Ma la paura mi diede la forza di rispondere alla voce serena che mi chiedeva conto del mio accanimento contro i Suoi seguaci. Non potevo vedere nulla, soltanto i bordi del Suo profilo, che non avevo mai conosciuto. Mi voltavo agitato di qua e di là, a seconda di dove mi pareva arrivassero quelle parole decise, agitando a due mani la spada.
Sventolavo nel vuoto la lama, alla cieca, cercando di scacciare da me quello che speravo fosse solo un incubo. Tre giorni dopo fu Anania a curarmi dalla cecità e ad assicurami che non si era trattato di un incubo, bensì di una benedizione.
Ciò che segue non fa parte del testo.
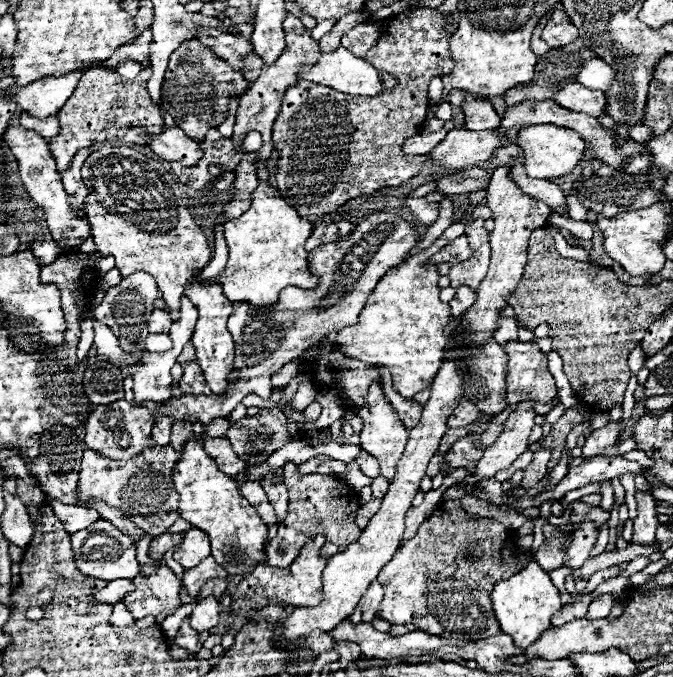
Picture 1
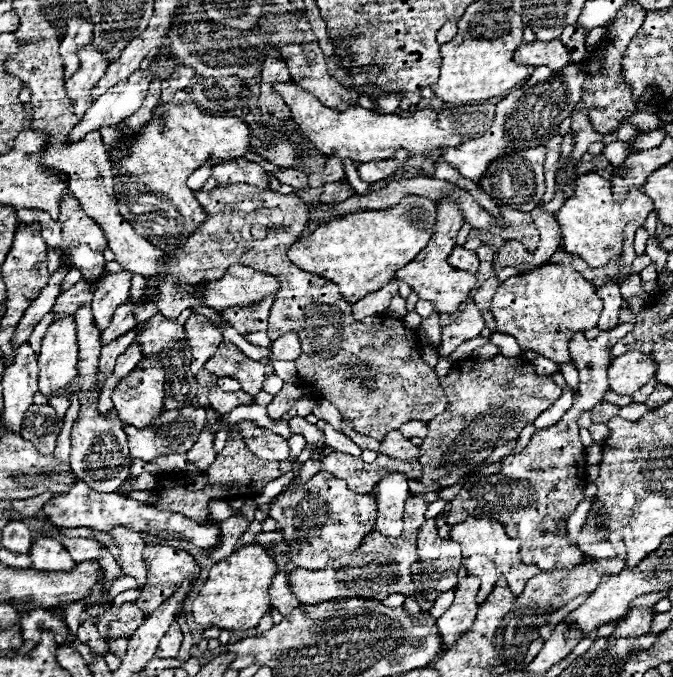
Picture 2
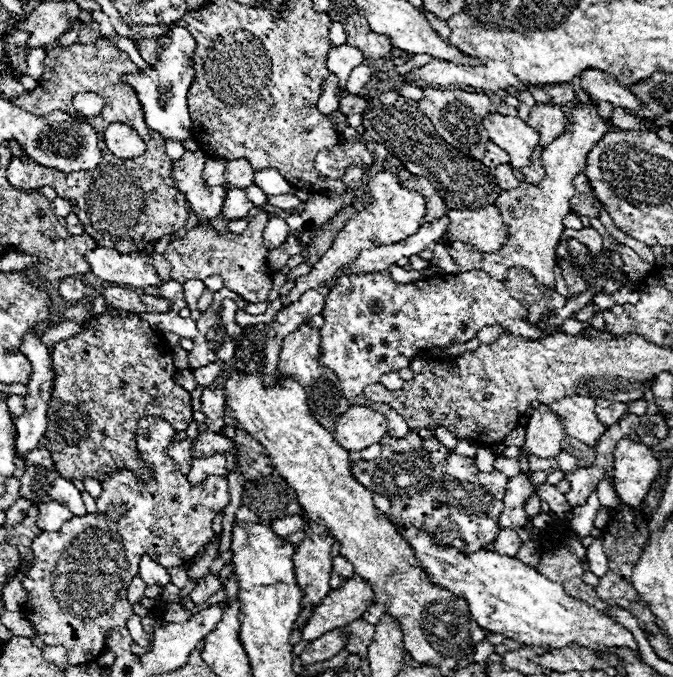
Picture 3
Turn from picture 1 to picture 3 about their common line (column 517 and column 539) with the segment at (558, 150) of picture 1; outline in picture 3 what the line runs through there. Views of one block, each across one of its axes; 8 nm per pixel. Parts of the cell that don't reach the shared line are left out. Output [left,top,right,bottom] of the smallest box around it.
[484,112,540,168]

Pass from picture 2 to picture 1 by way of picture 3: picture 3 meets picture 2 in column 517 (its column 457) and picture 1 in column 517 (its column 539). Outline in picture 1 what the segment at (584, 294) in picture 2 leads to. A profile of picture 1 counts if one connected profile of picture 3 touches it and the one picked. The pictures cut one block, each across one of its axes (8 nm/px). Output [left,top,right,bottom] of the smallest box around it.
[494,316,518,346]

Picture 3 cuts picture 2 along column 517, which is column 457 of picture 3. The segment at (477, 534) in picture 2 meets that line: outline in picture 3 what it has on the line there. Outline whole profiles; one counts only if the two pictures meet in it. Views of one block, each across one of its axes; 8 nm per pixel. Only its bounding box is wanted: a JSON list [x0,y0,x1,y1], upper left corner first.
[396,526,638,650]

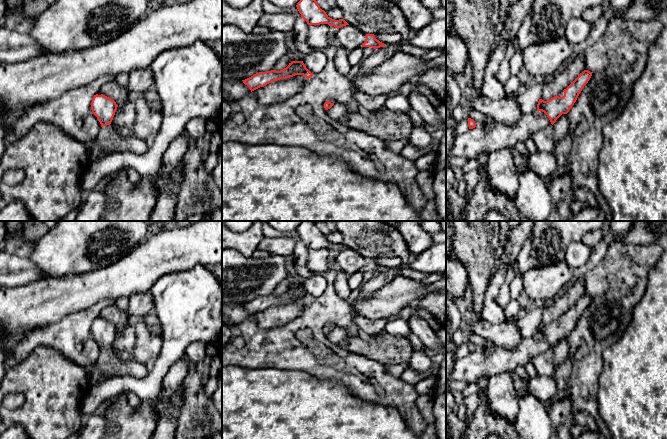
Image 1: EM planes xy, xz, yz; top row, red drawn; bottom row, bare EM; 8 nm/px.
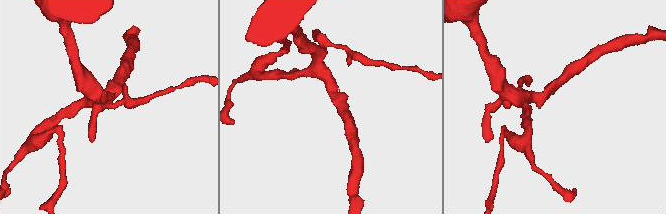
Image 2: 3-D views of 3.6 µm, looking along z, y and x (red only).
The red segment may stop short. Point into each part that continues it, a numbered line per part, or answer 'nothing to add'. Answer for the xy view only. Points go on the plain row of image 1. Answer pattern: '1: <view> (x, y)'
1: xy (109, 363)

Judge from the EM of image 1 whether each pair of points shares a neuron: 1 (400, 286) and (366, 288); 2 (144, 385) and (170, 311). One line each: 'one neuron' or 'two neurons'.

Tremavo per la paura e per combatterla lo sfidai con una scommessa. Gli avrei portato un numero di seguaci dieci volte quello dei cristiani che avevo arrestato, frustato, schernito e mandato a morte. E ora che siamo prossimi alla fine, questi sono almeno cento, mille volte tanti.
Anche a Efeso ho avuto paura. Bella Efeso. Se al mondo esiste una città che può competere con Roma per l’affluenza di genti delle razze e delle culture più distanti, questa è Efeso. Se al mondo esiste una città aperta, moderna, maestosa e bella quanto Roma, senza dubbio è proprio Efeso.
Ho parlato in mezzo a quella gente abituata ad incontrare le idee di tutto il mondo e ad ascoltare. Ho predicato nelle piazze rumorose, sulle strade dove si facevano affari e su quelle dove si comprava l’amore dalle prostitute, alle terme, nel teatro, uno dei più belli del mondo, e sulle rive tranquille del Caistro. Molta gente mi ha ascoltato e creduto, così tanta che ho scatenato la sommossa degli orefici. A loro dire avevo causato il crollo delle vendite dei preziosi simulacri della dea Artemide. E della cosa ancora me ne vanto.
Me ne dovetti andare di nascosto, con i favori di una notte di tempesta, come il più
detestabile dei criminali, fino a che si fossero calmate le acque. Ebbi paura.
Ebbi paura anche quando decisi di ritornarci, da incosciente, e per sconfiggere la paura ci rimasi tre anni.
Ho trascorso tutta la vita ostaggio dell’incoscienza e braccato dalla paura, ed ora sono qui, seduto sulla sabbia umida, ad ascoltare il mare. I colori decisi di quest’angolo di Mediterraneo, i suoi odori delicati, i suoi brusii appena percettibili non hanno pari.
Ora sono qui, a dispetto dell’incoscienza e della paura, perfettamente cosciente che la morte mi è prossima e per niente intimorito da essa. Ma sarebbe bello che adesso Lui tornasse a saldare il debito della scommessa. Magari senza quel colpo di teatro, come sulla via per Damasco, non ce ne sarebbe più bisogno.
Magari qui, adesso, su questa spiaggia.